Wrong sum metrics when joining with a model with data from a flattened array

mabr · February 17, 2022, 8:27pm

Hi
I have a somewhat complex dataset. It has both a many-to-many join + several lookup tables with untested data from array columns of the primary table in my dataset.

Here is what I am trying to accomplish:

I am trying to group by a dimension from one of the tables with untested array data and sum a column from the model joined in via the many-to-many relationship.

This gives a to high sum/total as many rows has several values in the array data model.

I then tried to counter this by multiplying by the ratio of the number of duplicate rows:
count( distinct {{ primary_key }} ) / count( {{ primary_key }} )
but this caused a fan-out error due to the many-to-many join that does not allow for that type of custom aggregations.

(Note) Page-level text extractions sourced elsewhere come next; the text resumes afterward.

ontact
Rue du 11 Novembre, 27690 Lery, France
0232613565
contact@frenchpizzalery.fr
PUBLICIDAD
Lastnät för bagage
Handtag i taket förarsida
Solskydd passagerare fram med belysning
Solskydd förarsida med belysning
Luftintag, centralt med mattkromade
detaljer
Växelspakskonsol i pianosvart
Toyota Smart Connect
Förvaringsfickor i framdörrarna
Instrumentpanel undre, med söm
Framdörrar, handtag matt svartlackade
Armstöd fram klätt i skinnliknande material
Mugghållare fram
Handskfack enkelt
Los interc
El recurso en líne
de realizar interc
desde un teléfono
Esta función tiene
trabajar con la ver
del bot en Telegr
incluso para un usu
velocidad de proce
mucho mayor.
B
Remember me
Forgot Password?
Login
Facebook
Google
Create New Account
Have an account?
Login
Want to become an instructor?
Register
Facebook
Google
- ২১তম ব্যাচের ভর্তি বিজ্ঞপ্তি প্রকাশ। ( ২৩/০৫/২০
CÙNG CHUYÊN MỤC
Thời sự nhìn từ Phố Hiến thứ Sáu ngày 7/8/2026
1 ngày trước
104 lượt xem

My request would be that you implement a solution, where I can define my primary key and you then make sure that the total row adds up correctly if included in this type of scenario.

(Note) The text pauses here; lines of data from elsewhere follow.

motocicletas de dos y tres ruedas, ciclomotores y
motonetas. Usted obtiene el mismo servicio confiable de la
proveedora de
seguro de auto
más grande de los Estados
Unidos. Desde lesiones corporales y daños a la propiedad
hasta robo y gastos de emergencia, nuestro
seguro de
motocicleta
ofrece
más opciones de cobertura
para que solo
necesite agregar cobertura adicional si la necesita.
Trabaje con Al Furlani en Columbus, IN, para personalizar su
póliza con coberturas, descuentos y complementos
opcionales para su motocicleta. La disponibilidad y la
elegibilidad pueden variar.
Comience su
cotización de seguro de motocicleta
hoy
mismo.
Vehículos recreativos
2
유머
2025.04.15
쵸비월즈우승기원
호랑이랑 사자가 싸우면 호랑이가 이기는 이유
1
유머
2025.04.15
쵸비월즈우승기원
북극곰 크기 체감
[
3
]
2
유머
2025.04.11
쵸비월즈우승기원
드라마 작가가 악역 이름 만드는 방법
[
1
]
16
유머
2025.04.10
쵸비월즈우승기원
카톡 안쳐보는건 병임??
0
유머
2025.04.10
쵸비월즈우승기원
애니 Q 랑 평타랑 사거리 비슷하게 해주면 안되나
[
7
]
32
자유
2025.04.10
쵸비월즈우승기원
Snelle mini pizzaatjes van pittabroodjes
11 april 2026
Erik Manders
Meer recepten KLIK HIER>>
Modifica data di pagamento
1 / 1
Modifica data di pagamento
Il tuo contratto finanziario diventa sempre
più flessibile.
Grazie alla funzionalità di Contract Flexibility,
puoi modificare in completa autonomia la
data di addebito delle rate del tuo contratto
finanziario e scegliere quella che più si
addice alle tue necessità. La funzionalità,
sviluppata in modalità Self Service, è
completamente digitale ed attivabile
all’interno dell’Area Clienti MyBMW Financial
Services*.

For inspiration take a look at Looker’s primary key solution: primary_key | Looker | Google Cloud

Khai_To · February 18, 2022, 3:42am

Hi @mabr ,

We don’t support many-to-many so could you refer to this doc to see if it solves the use case?

mabr · February 18, 2022, 8:14am

Hi Khai
By many-to-many I mean what you refer to in the doc with a many-to-one join to an id table and a many-to-one to the table I am doing the sum aggregation in.

mabr · February 18, 2022, 10:31am

Hi Khai
I have also tried the same thing with another dataset with simpler joins, and the issue is still the same.

There is no way for me to join in a model with a flattened array and get the sum of distinct rows.

To further explain my use case:

The flattened array I am joining in is product categories, where a product can belong to multiple categories. I then want to look at sales per category, but also include a total row. Right the total row becomes too high, which will lead to confusion.

I would expect the sum in the total row to sum distinct rows based on a primary key.

Khai_To · February 19, 2022, 8:33am

Hi @mabr ,

For now, we don’t have a plan for setting primary_key in the model. I will discuss it internally with my team and get back later.
In the meantime, I’m thinking of one way to set up the relationship like this (below), do let me know what do you think:
Products n - 1 Categories 1 - n Categories unnested

By doing that, the Categories model will have unique id(s) so that you can still count the sales per category (categories.name, SUM(products.sales)).

I will definitely check this with my team but could you have a quick check on the above setup to see if it solves the problem (as the workaround)?

mabr · February 23, 2022, 1:15pm

Hi Khai
I have tried your technique, but it did not have an effect.

I have talked to some of our users about the behavior and we will be okay with the current behavior.